If you want to complete the rounds of London, don’t miss The Horniman Museum and Gardens, which is home to the famed Dolmetsch Collection. For violin enthusiasts go hunting for the fabulous Rugeri violin hidden amongst the kinds of instrumets, whilst more viols by Barak Norman and George Miller are amongst the significant instrument. A violone purported to be by Giovanni Paolo Maggini is in storage, and is a much copied ideal for early musicians. Little treasures in small museums aren’t complete without a trip to Carlisle to the Tullie House Museum to see one of the Andrea Amati violins made for King Charles IX of France.
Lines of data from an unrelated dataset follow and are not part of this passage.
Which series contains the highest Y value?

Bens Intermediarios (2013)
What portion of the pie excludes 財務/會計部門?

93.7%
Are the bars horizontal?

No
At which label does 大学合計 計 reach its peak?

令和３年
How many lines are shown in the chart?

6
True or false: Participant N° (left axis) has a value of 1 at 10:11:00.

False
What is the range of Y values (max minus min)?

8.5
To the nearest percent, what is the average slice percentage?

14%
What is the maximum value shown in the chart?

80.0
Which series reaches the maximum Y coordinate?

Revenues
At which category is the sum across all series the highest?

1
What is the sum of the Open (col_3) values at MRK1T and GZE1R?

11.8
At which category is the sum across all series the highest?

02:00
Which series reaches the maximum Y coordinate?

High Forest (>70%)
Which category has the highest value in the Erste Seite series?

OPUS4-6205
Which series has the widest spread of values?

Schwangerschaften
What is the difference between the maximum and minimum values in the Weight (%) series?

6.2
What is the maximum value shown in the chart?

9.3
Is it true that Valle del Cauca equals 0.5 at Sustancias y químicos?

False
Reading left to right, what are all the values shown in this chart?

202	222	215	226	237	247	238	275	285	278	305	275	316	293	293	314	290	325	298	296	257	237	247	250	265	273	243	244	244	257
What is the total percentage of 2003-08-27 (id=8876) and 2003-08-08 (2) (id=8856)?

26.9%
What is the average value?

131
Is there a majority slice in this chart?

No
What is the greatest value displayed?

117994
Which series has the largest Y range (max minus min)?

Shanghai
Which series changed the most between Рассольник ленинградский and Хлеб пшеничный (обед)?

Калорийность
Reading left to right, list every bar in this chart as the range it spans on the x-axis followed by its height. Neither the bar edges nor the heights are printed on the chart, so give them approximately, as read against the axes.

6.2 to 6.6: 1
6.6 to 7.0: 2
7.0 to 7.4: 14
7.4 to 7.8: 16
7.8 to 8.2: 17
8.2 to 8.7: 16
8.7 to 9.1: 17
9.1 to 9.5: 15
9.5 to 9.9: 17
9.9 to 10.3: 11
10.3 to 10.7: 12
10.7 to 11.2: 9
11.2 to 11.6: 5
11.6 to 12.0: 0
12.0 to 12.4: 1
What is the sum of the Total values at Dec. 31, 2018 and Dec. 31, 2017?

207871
There is a philosophical reason to leave the Ashmolean Museum as the last in the list of great museums, because it takes some training of the eye to appreciate exactly what it has to offer, For a violin making student or beginner to the field, it can be quite misleading to launch here first. Much better to acquaint the eyes with the worn and used appearance of many of the violins in the Royal Academy before moving forward. Much of the controversy surrounding Stradivari’s 1716 Messiah comes from people who just haven’t been around Stradivari’s work enough to be able to fully appreciate it for the inherently Stradivarian characteristics it holds: Far better to spend the morning eyeing the Viotti in London before taking the train to the Ashmolean. Any cynic would equally do well to pop over to the Royal College of Music to dwell on the Richard Meares viol, an instrument with far less incentive to arouse suspicion, yet showing the purity and freshness that is possible of an instrument from the 1670s quite apart from a Stradivari violin from the height of his Golden Period. Flanked by the 1684 Cipriani Potter and the 1722 Rode, two of the few decorated Stradivari violins, it is perhaps easier for an educated eye to take a balanced view of it. Look too at the 1649 Alard by Nicolo Amati, arguably a yet better preserved example of Cremonese work, just not quite as brash in it’s colouring. Of the small violin and tenor viola of Andrea Amati’s set for the French court of Charles IX, the violin has an original date of 1564, the earliest dated violin in the world, and there is more or less a comprehensive walk through the main lineage of the Cremonese school through the major members of the Amati family. The Brescian collection is the most comprehensive assembly of Gaspar da Salo’s work, whilst the lira da braccio of Giovanni Maria is simply the most stunning of it’s sort in existence. It is gratifying to see the two Rose bass viols in the middle of the gallery (despite how the catalogue treats them), both of astonishing decorative significance, and representing the finest sixteenth-century work of British makers. Rose was ‘famed as moche in Italy as in his native contery’ and it is rewarding to see how well his work stands shoulder to shoulder with the Cremonese.